Whilst exploring the interwebs and avoiding my homework, I stumbled upon this quotation by American author James Patterson:
I’m always pretending that I’m sitting across the table from somebody. I’m telling them a story, and I don’t want them to get up until it’s finished.
I find Patterson’s quotation to be especially valuable because he normalizes the act of storytelling. When I sit down to write, alone with a Microsoft Document, I often forget that storytelling is an everyday occurrence, central to my interactions with those around me. I tell stories when I rave about my eccentric professors to my parents, and I tell stories when I lament to friends about my unrequited love for the barista at the local Coffee Bean. Believe it or not, academic writing also has a place in my everyday life. Essay writing is typically rooted in argumentation—which is certainly a daily affair. I construct arguments when I claim that Jess Mariano is the best love interest in Gilmore Girls and when I declare In-N-Out to be far superior to Five Guys.
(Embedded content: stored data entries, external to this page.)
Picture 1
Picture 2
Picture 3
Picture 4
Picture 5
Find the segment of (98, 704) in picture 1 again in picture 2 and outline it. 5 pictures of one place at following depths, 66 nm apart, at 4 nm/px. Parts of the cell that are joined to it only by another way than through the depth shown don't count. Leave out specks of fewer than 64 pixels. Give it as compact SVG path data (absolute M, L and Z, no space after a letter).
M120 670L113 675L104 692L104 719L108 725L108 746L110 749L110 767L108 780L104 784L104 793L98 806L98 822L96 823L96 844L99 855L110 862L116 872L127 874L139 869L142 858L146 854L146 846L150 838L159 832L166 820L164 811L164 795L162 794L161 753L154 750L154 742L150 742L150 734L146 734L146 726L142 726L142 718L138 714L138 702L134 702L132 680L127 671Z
What makes writing our stories and arguments so intimidating is the formality of it all. When we express our words through ink, it all seems so final, so absolute. In order to bring some normalcy into the writing process (and to relieve you of the pressure of getting the words right on the first try), I would suggest beginning your writing project with these everyday methods of storytelling and argumentation. For instance, you can discuss your ideas with a friend (or better yet, visit the counselors here at WSP!)
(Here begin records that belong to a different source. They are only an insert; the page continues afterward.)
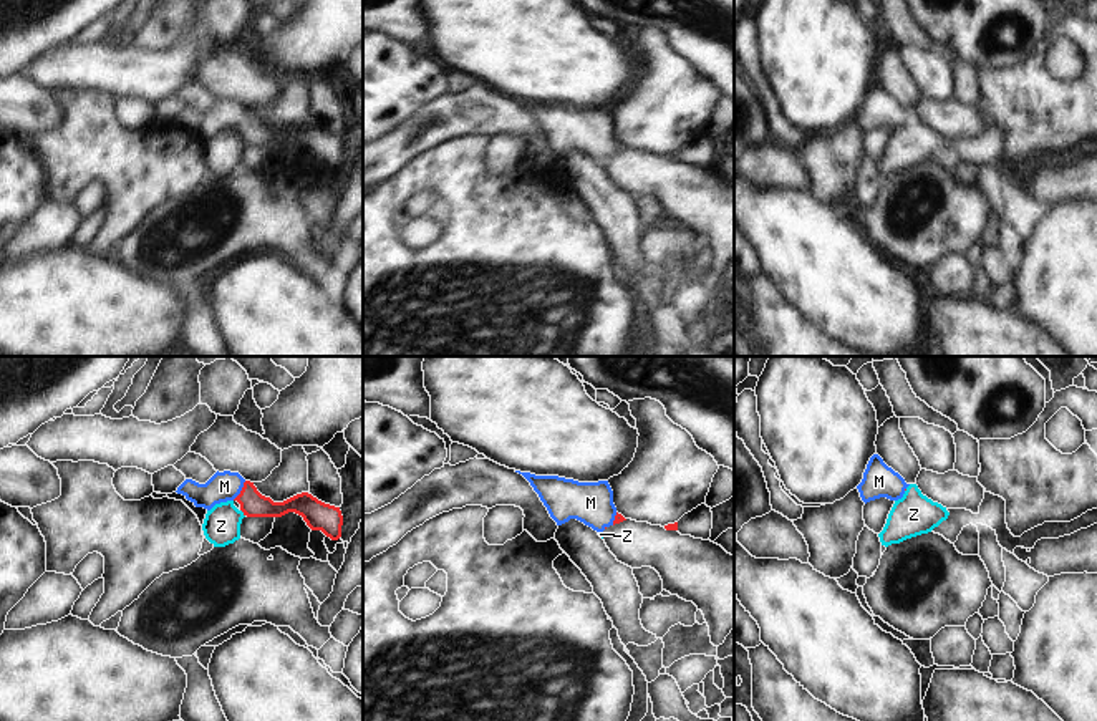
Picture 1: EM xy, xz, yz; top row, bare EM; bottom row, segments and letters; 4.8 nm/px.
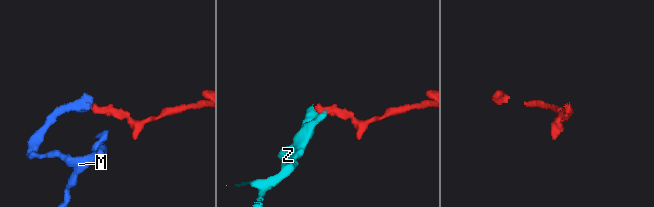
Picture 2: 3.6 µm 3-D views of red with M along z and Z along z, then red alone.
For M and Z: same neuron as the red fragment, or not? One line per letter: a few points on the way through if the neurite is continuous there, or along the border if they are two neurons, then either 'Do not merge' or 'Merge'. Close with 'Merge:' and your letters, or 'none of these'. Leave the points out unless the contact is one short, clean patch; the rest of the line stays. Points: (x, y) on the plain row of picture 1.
M: Path across: xy (252, 131), (241, 120), (224, 115). Merge
Z: Boundary: xy (241, 138), (244, 145). Do not merge
Merge: M.

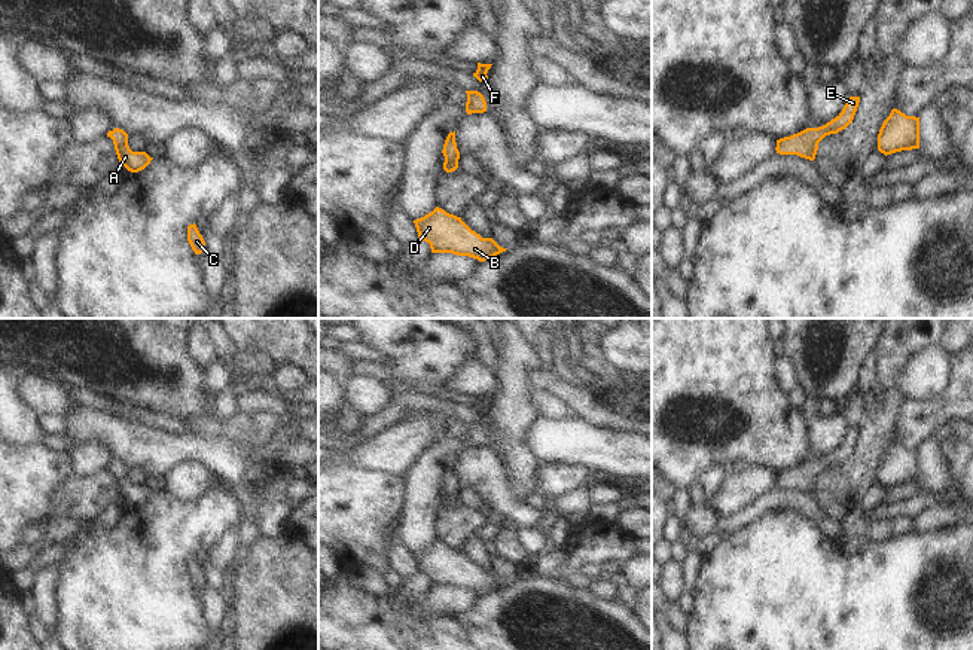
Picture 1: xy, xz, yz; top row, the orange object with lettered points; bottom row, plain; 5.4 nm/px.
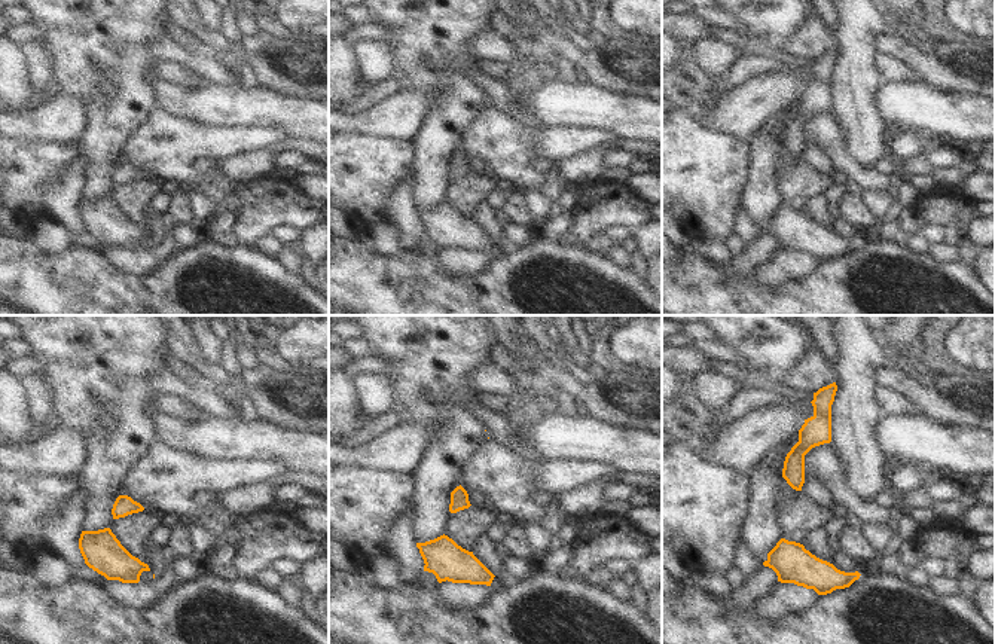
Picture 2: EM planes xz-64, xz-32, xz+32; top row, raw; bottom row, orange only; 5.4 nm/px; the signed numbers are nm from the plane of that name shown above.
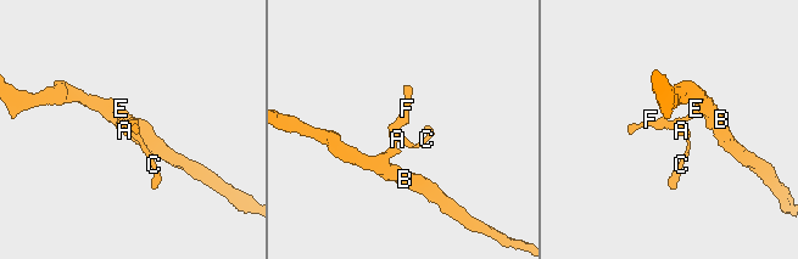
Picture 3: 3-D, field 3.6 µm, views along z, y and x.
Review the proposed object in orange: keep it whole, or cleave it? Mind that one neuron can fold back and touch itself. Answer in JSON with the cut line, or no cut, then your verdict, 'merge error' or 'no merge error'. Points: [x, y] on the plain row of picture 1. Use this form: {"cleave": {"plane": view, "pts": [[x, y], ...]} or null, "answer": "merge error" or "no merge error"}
{"cleave": null, "answer": "no merge error"}

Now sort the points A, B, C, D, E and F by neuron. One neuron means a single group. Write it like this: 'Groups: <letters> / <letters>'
Groups: A B C D E F

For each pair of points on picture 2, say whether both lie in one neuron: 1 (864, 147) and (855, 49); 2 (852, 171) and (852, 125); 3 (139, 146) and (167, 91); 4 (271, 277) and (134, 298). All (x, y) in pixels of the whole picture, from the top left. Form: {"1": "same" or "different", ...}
{"1": "same", "2": "different", "3": "different", "4": "same"}

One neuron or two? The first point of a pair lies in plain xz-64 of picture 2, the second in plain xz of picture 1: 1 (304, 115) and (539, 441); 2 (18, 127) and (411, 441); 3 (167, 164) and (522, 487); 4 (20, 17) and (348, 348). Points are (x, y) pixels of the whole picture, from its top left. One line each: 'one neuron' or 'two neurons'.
1: one neuron
2: one neuron
3: two neurons
4: one neuron

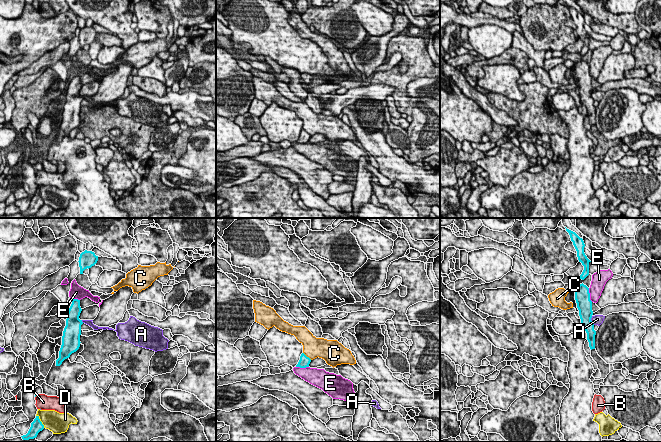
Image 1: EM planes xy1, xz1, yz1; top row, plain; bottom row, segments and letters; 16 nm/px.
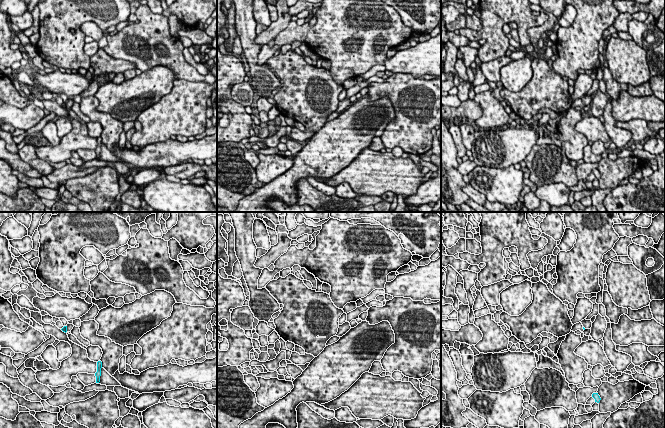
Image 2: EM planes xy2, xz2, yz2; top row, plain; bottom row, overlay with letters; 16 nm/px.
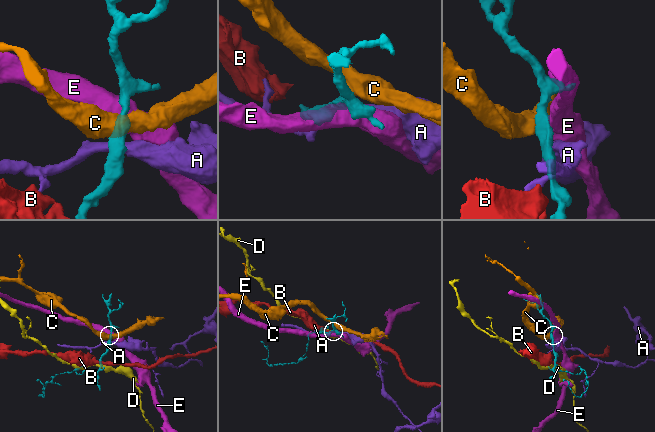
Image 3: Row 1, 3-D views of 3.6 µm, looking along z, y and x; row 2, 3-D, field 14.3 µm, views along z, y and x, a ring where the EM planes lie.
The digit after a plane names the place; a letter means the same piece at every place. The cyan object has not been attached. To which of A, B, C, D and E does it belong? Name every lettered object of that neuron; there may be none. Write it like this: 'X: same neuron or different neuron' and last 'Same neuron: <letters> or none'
A: different neuron
B: different neuron
C: different neuron
D: different neuron
E: different neuron
Same neuron: none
Or you can do a freewrite. I would suggest setting a timer for about ten minutes and writing all of your thoughts on the subject without stopping and without editing along the way. Think of it as having a free-flowing and organic conversation. The quality of the writing is not important during this activity. However, the uninterrupted expression of your ideas is crucial.
After you’ve gotten your ideas down, you can develop them further and begin to find the most effective way to articulate them through (several) revisions and edits. But I would strongly urge all of you to allow yourself to express your ideas freely, to give them a chance to unfold, before reshaping them into a polished piece. I call this activity, “Freewrite, then Rewrite.”
Good luck to you all! Happy writing!